• **RECORDS SUPPLIED**:
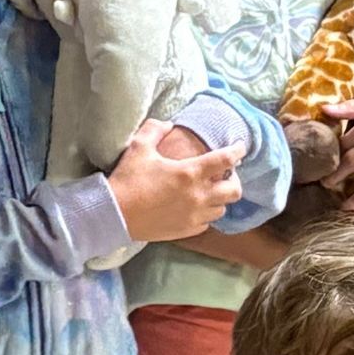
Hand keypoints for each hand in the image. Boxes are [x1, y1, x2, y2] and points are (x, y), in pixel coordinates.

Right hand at [108, 118, 241, 242]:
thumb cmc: (127, 179)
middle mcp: (198, 196)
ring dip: (220, 198)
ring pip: (223, 208)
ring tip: (210, 191)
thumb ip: (155, 129)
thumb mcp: (139, 147)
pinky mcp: (187, 230)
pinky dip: (206, 213)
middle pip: (234, 190)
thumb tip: (168, 124)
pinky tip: (196, 207)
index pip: (226, 160)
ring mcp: (194, 216)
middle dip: (234, 179)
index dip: (237, 151)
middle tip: (224, 173)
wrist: (114, 214)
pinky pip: (207, 223)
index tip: (240, 147)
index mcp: (189, 173)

• **PROBLEM**:
Filter the entries and copy out every line with the word "pinky".

• **OUTPUT OF THE TASK**:
pinky mcp: (187, 230)
pinky dip: (206, 213)
pinky tip: (196, 207)
pinky pip: (207, 223)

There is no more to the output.